Your assignment →
Reproduce the lines below word for word, leaving out the pictures.

Dataset excerpts →
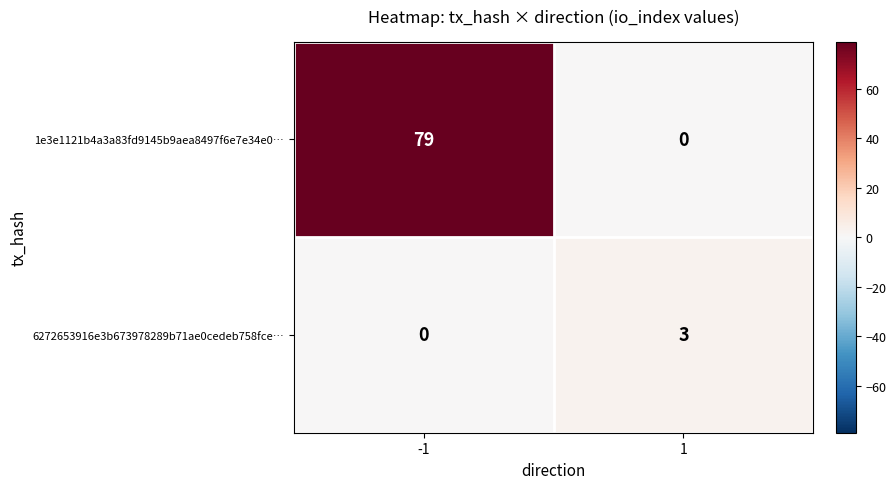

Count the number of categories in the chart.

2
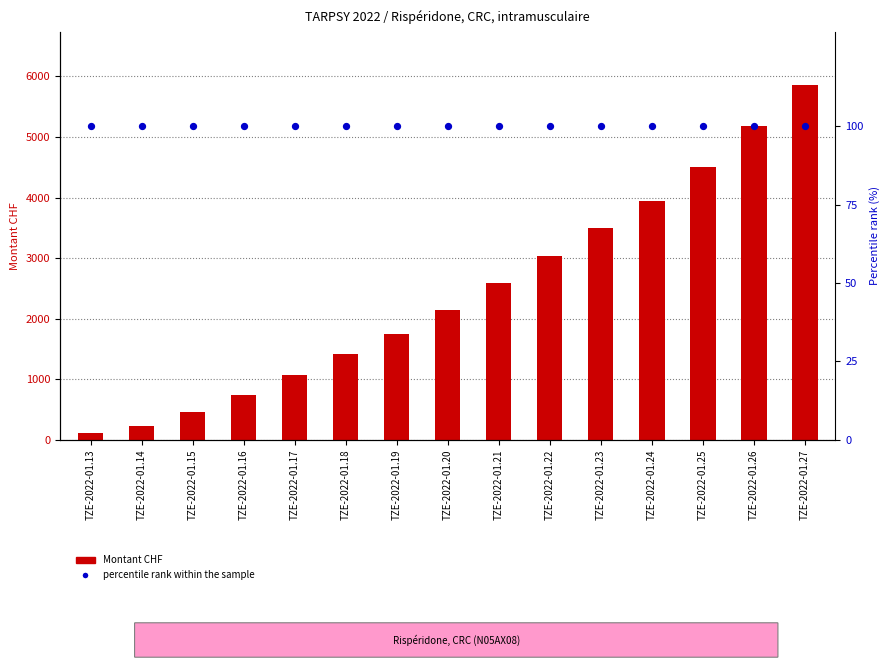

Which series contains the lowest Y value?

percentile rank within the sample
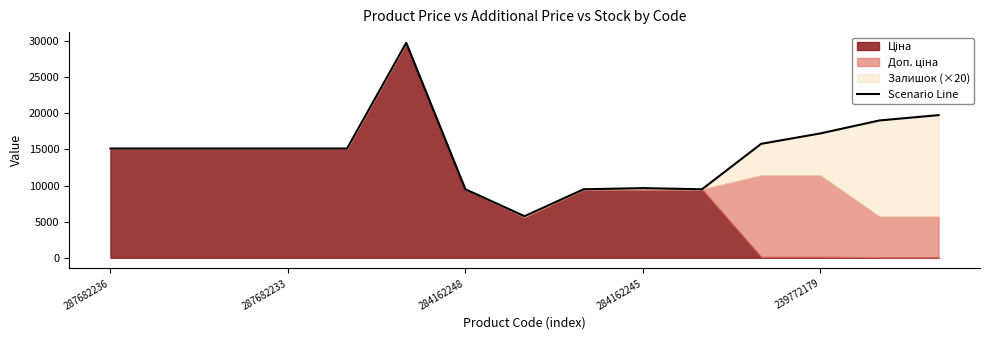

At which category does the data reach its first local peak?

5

The answer →
Count the number of categories in the chart.

2

Which series contains the lowest Y value?

percentile rank within the sample

At which category does the data reach its first local peak?

5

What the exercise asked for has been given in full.